Python API Service Envirenment. This project offers a web server which offers access to python libraries with communication through JSON.
Take a look at the following piece of python code:
>>> import sklearn.linear_model
>>> reg = sklearn.linear_model.LinearRegression(normalize=True)
>>> reg.fit(X = [[0,0], [1,1], [2,2]], y = [0,1,2])
LinearRegression(copy_X=True, fit_intercept=True, n_jobs=1, normalize=True)
>>> reg.coef_
array([ 0.5, 0.5])
>>> reg.predict(X = [[0.5, 1], [1, 0.5]])
array([ 0.75, 0.75])
The same operations can be realised using a Pase-service.
Assume the server is accessible through localhost:5000/
.
First create the LinearRegression
object reg = sklearn.linear_model.LinearRegression(normalize=True)
with the following http request:
POST /sklearn.linear_model.LinearRegression HTTP/1.1
Host: localhost:5000
Content-Type: application/json
{"normalize":true}
The server then returns this JSON-string: {"id": "85F09D2E65", "class": "sklearn.linear_model.base.LinearRegression"}
Now the client can access LinearRegression
instance's attributes and methods through this url:
localhost:5000/sklearn.linear_model.base.LinearRegression/85F09D2E65
The equivalent of the reg.fit(X = [[0,0],[1,1],[2,2]], y = [0,1,2])
line would be this http call:
POST /sklearn.linear_model.base.LinearRegression/85F09D2E65/fit HTTP/1.1
Host: localhost:5000
Content-Type: application/json
{"X" : [[0,0],[1,1],[2,2]], "y" : [0,1,2]}
Retrieving the value of reg.coef_
can be done with a GET
request:
GET /sklearn.linear_model.base.LinearRegression/85F09D2E65/coef_ HTTP/1.1
Host: localhost:5000
Server response: [0.5, 0.5]
Returning the result of reg.predict(X = [[0.5,1],[1,0.5]])
is done similarly to the fit
call from before:
POST /sklearn.linear_model.base.LinearRegression/85F09D2E65/predict HTTP/1.1
Host: localhost:5000
Content-Type: application/json
{"X" : [[0.5, 1], [1, 0.5]]}
Server response: [0.75, 0.75]
To create a Pase-service clone this repository and run bash service.sh
The shell script resolves dependencies and checks if at least Python 3.6 is used.

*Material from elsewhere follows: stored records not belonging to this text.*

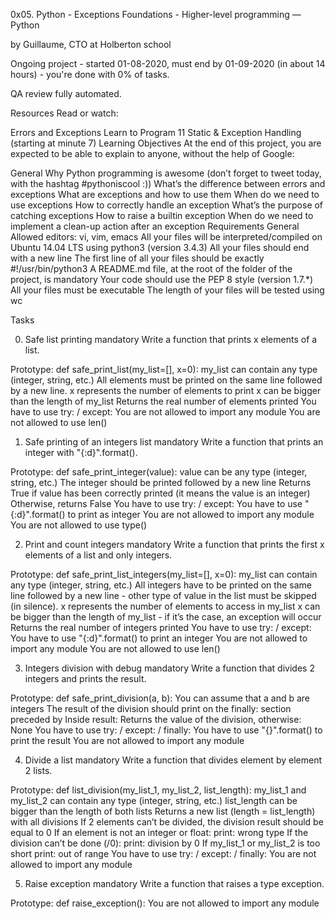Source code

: 0x05. Python - Exceptions
 Foundations - Higher-level programming ― Python

 by Guillaume, CTO at Holberton school

 Ongoing project - started 01-08-2020, must end by 01-09-2020 (in about 14 hours) - you're done with 0% of tasks.

 QA review fully automated.

Resources
Read or watch:

Errors and Exceptions
Learn to Program 11 Static & Exception Handling (starting at minute 7)
Learning Objectives
At the end of this project, you are expected to be able to explain to anyone, without the help of Google:

General
Why Python programming is awesome (don’t forget to tweet today, with the hashtag #pythoniscool :))
What’s the difference between errors and exceptions
What are exceptions and how to use them
When do we need to use exceptions
How to correctly handle an exception
What’s the purpose of catching exceptions
How to raise a builtin exception
When do we need to implement a clean-up action after an exception
Requirements
General
Allowed editors: vi, vim, emacs
All your files will be interpreted/compiled on Ubuntu 14.04 LTS using python3 (version 3.4.3)
All your files should end with a new line
The first line of all your files should be exactly #!/usr/bin/python3
A README.md file, at the root of the folder of the project, is mandatory
Your code should use the PEP 8 style (version 1.7.*)
All your files must be executable
The length of your files will be tested using wc

Tasks

0. Safe list printing mandatory
Write a function that prints x elements of a list.

Prototype: def safe_print_list(my_list=[], x=0):
my_list can contain any type (integer, string, etc.)
All elements must be printed on the same line followed by a new line.
x represents the number of elements to print
x can be bigger than the length of my_list
Returns the real number of elements printed
You have to use try: / except:
You are not allowed to import any module
You are not allowed to use len()

1. Safe printing of an integers list mandatory
Write a function that prints an integer with "{:d}".format().

Prototype: def safe_print_integer(value):
value can be any type (integer, string, etc.)
The integer should be printed followed by a new line
Returns True if value has been correctly printed (it means the value is an integer)
Otherwise, returns False
You have to use try: / except:
You have to use "{:d}".format() to print as integer
You are not allowed to import any module
You are not allowed to use type()

2. Print and count integers mandatory
Write a function that prints the first x elements of a list and only integers.

Prototype: def safe_print_list_integers(my_list=[], x=0):
my_list can contain any type (integer, string, etc.)
All integers have to be printed on the same line followed by a new line - other type of value in the list must be skipped (in silence).
x represents the number of elements to access in my_list
x can be bigger than the length of my_list - if it’s the case, an exception will occur
Returns the real number of integers printed
You have to use try: / except:
You have to use "{:d}".format() to print an integer
You are not allowed to import any module
You are not allowed to use len()

3. Integers division with debug mandatory
Write a function that divides 2 integers and prints the result.

Prototype: def safe_print_division(a, b):
You can assume that a and b are integers
The result of the division should print on the finally: section preceded by Inside result:
Returns the value of the division, otherwise: None
You have to use try: / except: / finally:
You have to use "{}".format() to print the result
You are not allowed to import any module

4. Divide a list mandatory
Write a function that divides element by element 2 lists.

Prototype: def list_division(my_list_1, my_list_2, list_length):
my_list_1 and my_list_2 can contain any type (integer, string, etc.)
list_length can be bigger than the length of both lists
Returns a new list (length = list_length) with all divisions
If 2 elements can’t be divided, the division result should be equal to 0
If an element is not an integer or float:
print: wrong type
If the division can’t be done (/0):
print: division by 0
If my_list_1 or my_list_2 is too short
print: out of range
You have to use try: / except: / finally:
You are not allowed to import any module

5. Raise exception mandatory
Write a function that raises a type exception.

Prototype: def raise_exception():
You are not allowed to import any module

Afterwards it makes the server available on the port specified by the command line parameter. (e.g.: bash service.sh 200
)
Make sure libraries that are used by the client are accessible by the server. To create the LinearRegression
object from above the scikit-learn framework is needed. One option is to add install commands to the first bracket of service.sh
. e.g. adding pip install sklearn
makes the scikit-learn framework available.
conf/whitelist.ini
contains constructors that are allowed to be created by clients.
To whitelist a constructor, add a new line consisting of the fully qualified constructor name followed by a equal sign followed by True.

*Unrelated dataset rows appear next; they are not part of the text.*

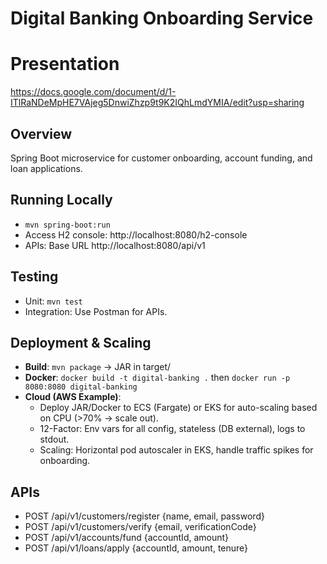 # Digital Banking Onboarding Service
# Presentation
 https://docs.google.com/document/d/1-ITlRaNDeMpHE7VAjeg5DnwiZhzp9t9K2IQhLmdYMIA/edit?usp=sharing
## Overview

Spring Boot microservice for customer onboarding, account funding, and loan applications.

## Running Locally

- `mvn spring-boot:run`
- Access H2 console: http://localhost:8080/h2-console
- APIs: Base URL http://localhost:8080/api/v1

## Testing

- Unit: `mvn test`
- Integration: Use Postman for APIs.

## Deployment & Scaling

- **Build**: `mvn package` -> JAR in target/
- **Docker**: `docker build -t digital-banking .` then `docker run -p 8080:8080 digital-banking`
- **Cloud (AWS Example)**:
    - Deploy JAR/Docker to ECS (Fargate) or EKS for auto-scaling based on CPU (>70% -> scale out).
    - 12-Factor: Env vars for all config, stateless (DB external), logs to stdout.
    - Scaling: Horizontal pod autoscaler in EKS, handle traffic spikes for onboarding.

## APIs

- POST /api/v1/customers/register {name, email, password}
- POST /api/v1/customers/verify {email, verificationCode}
- POST /api/v1/accounts/fund {accountId, amount}
- POST /api/v1/loans/apply {accountId, amount, tenure}
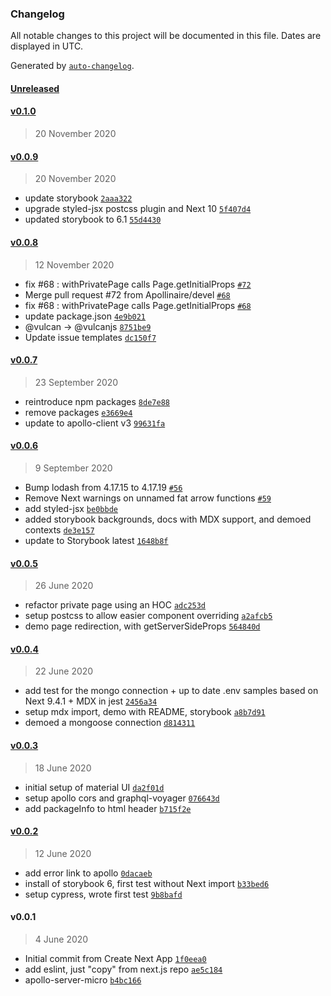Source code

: ### Changelog

All notable changes to this project will be documented in this file. Dates are displayed in UTC.

Generated by [`auto-changelog`](https://github.com/CookPete/auto-changelog).

#### [Unreleased](https://github.com/VulcanJS/vulcan-next-starter/compare/v0.1.0...HEAD)

#### [v0.1.0](https://github.com/VulcanJS/vulcan-next-starter/compare/v0.0.9...v0.1.0)

> 20 November 2020

#### [v0.0.9](https://github.com/VulcanJS/vulcan-next-starter/compare/v0.0.8...v0.0.9)

> 20 November 2020

- update storybook [`2aaa322`](https://github.com/VulcanJS/vulcan-next-starter/commit/2aaa32243a0af89950ec87733d390e2913e793ee)
- upgrade styled-jsx postcss plugin and Next 10 [`5f407d4`](https://github.com/VulcanJS/vulcan-next-starter/commit/5f407d4ceac6d0859a6a2ec581bd277478639773)
- updated storybook to 6.1 [`55d4430`](https://github.com/VulcanJS/vulcan-next-starter/commit/55d4430ec20f81fccd51c589d746826e1409c1b7)

#### [v0.0.8](https://github.com/VulcanJS/vulcan-next-starter/compare/v0.0.7...v0.0.8)

> 12 November 2020

- fix #68 : withPrivatePage calls Page.getInitialProps [`#72`](https://github.com/VulcanJS/vulcan-next-starter/pull/72)
- Merge pull request #72 from Apollinaire/devel [`#68`](https://github.com/VulcanJS/vulcan-next-starter/issues/68)
- fix #68 : withPrivatePage calls Page.getInitialProps [`#68`](https://github.com/VulcanJS/vulcan-next-starter/issues/68)
- update package.json [`4e9b021`](https://github.com/VulcanJS/vulcan-next-starter/commit/4e9b0216195d4765964e9b67740f8ef6eef201fc)
- @vulcan -&gt; @vulcanjs [`8751be9`](https://github.com/VulcanJS/vulcan-next-starter/commit/8751be967076916fc8eda1f1d55de26953d6f76a)
- Update issue templates [`dc150f7`](https://github.com/VulcanJS/vulcan-next-starter/commit/dc150f7434aa7da5b4fe40c32c846708fc654eb0)

#### [v0.0.7](https://github.com/VulcanJS/vulcan-next-starter/compare/v0.0.6...v0.0.7)

> 23 September 2020

- reintroduce npm packages [`8de7e88`](https://github.com/VulcanJS/vulcan-next-starter/commit/8de7e88bd9adccde63a8f273e89db78a1b0c7cd6)
- remove packages [`e3669e4`](https://github.com/VulcanJS/vulcan-next-starter/commit/e3669e4cd56b38a376441f67d79ca7784df060bc)
- update to apollo-client v3 [`99631fa`](https://github.com/VulcanJS/vulcan-next-starter/commit/99631fa3b7c4de2e94aedaf76d64bce200c613d1)

#### [v0.0.6](https://github.com/VulcanJS/vulcan-next-starter/compare/v0.0.5...v0.0.6)

> 9 September 2020

- Bump lodash from 4.17.15 to 4.17.19 [`#56`](https://github.com/VulcanJS/vulcan-next-starter/pull/56)
- Remove Next warnings on unnamed fat arrow functions [`#59`](https://github.com/VulcanJS/vulcan-next-starter/pull/59)
- add styled-jsx [`be0bbde`](https://github.com/VulcanJS/vulcan-next-starter/commit/be0bbde9a9beb40a2010ecaf9357252cfe2362a2)
- added storybook backgrounds, docs with MDX support, and demoed contexts [`de3e157`](https://github.com/VulcanJS/vulcan-next-starter/commit/de3e1574376e0d4f2747b276a14bc090a871fbee)
- update to Storybook latest [`1648b8f`](https://github.com/VulcanJS/vulcan-next-starter/commit/1648b8f9fd3ed86d6c9d8f60a3996e46c10c4034)

#### [v0.0.5](https://github.com/VulcanJS/vulcan-next-starter/compare/v0.0.4...v0.0.5)

> 26 June 2020

- refactor private page using an HOC [`adc253d`](https://github.com/VulcanJS/vulcan-next-starter/commit/adc253d21e6f98cdf696af5c14d4ca1eb00a19fb)
- setup postcss to allow easier component overriding [`a2afcb5`](https://github.com/VulcanJS/vulcan-next-starter/commit/a2afcb5c827987eb94f3c1e24bbeb87e1eea954f)
- demo page redirection, with getServerSideProps [`564840d`](https://github.com/VulcanJS/vulcan-next-starter/commit/564840dc8dfaa2cb6063c8d62600cc106970b52e)

#### [v0.0.4](https://github.com/VulcanJS/vulcan-next-starter/compare/v0.0.3...v0.0.4)

> 22 June 2020

- add test for the mongo connection + up to date .env samples based on Next 9.4.1 + MDX in jest [`2456a34`](https://github.com/VulcanJS/vulcan-next-starter/commit/2456a34bea8eac67332f302e0c41fb7c1758f0e7)
- setup mdx import, demo with README, storybook [`a8b7d91`](https://github.com/VulcanJS/vulcan-next-starter/commit/a8b7d9117ba4a4c6d8285962228b78cadbffc842)
- demoed a mongoose connection [`d814311`](https://github.com/VulcanJS/vulcan-next-starter/commit/d81431190376b480ed9b6210d1cd97012d9bc6b9)

#### [v0.0.3](https://github.com/VulcanJS/vulcan-next-starter/compare/v0.0.2...v0.0.3)

> 18 June 2020

- initial setup of material UI [`da2f01d`](https://github.com/VulcanJS/vulcan-next-starter/commit/da2f01dd9e2729bba0fa5b7e427fa8c1b740d129)
- setup apollo cors and graphql-voyager [`076643d`](https://github.com/VulcanJS/vulcan-next-starter/commit/076643dbcdfd723c9c9a63a9366e8c3225c62d91)
- add packageInfo to html header [`b715f2e`](https://github.com/VulcanJS/vulcan-next-starter/commit/b715f2edfe399deff7ba15bd03d58ecbe57f54f1)

#### [v0.0.2](https://github.com/VulcanJS/vulcan-next-starter/compare/v0.0.1...v0.0.2)

> 12 June 2020

- add error link to apollo [`0dacaeb`](https://github.com/VulcanJS/vulcan-next-starter/commit/0dacaeb7a704626c90e49da5c59a58437dbe702a)
- install of storybook 6, first test without Next import [`b33bed6`](https://github.com/VulcanJS/vulcan-next-starter/commit/b33bed65822a63f5e278252bc2272d3a7a9cc2c4)
- setup cypress, wrote first test [`9b8bafd`](https://github.com/VulcanJS/vulcan-next-starter/commit/9b8bafdd83f5ff28e8bade5fbbf4c9b276adba43)

#### v0.0.1

> 4 June 2020

- Initial commit from Create Next App [`1f0eea0`](https://github.com/VulcanJS/vulcan-next-starter/commit/1f0eea0f975c7dda76c891c2c94d6599a861120e)
- add eslint, just "copy" from next.js repo [`ae5c184`](https://github.com/VulcanJS/vulcan-next-starter/commit/ae5c184a487f63fb5a79d794f5b983d147a17682)
- apollo-server-micro [`b4bc166`](https://github.com/VulcanJS/vulcan-next-starter/commit/b4bc1669fa3feb508082de9864649934e5b7899c)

If debug = True is specified in whitelist.ini
, debug mode is enabled. Consequently:
- Flask is started in debug mode.
- No whitelist checks are made. Thus every constructor can be created through http calls.
Say <host>
accesses the running pase server.
Creating objects using constructor or class-methods:
method = POST
url = <host>\<fully-qualified-contructor-name>
body = JSON encoded parameters for the constructor. JSON variable names need to be identical to the parameter names in python.
returns = JSON with two values: "id", "class"
Use <host>\<class>\<id>
to access the created object.
Retrieving object state:
method = GET
url = <host>\<class>\<id>
returns = JSON encoded state of the object
Retrieve or set the value of a object's attribute (called <attr>
):
method = GET
(to retrieve value), POST
(to retrieve or set value)
url = <host>\<class>\<id>\<attr>
body (if POST
) = JSON encoded parameter. Map "value"
to the expected value. e.g.: {"value" : 10}
returns = JSON encoded value of the accessed attribute (value after assignment)
Call a function called <func>
:
method = POST
url = <host>\<class>\<id>\<func>
body = JSON encoded parameters for the function. JSON variable names need to be identical to the parameter names in python.
returns = JSON encoded return value of the function call
(Note that resulting numpy arrays will be converted to lists (arrays))
Access modifiers are url alterations that modify the server behaviour. Use access modifier names after <class>
and before <id>
in urls.
To guarantee that the state of the object doesn't change after calling methods or accessing attributes operate like above but use the following urls instead:
<host>\<class>\safe\<id>\<attr>
<host>\<class>\safe\<id>\<func>
Use 'copy' when you want to clone an instance:
GET <host>\<class>\copy\<id>
Use 'copy' while accessing an attribute or calling a method (the same way done above) to copy the (result)value to a new instance object:
<host>\<class>\copy\<id>\<attr>
<host>\<class>\copy\<id>\<func>
The response from a copy access is identical to the response from Creation.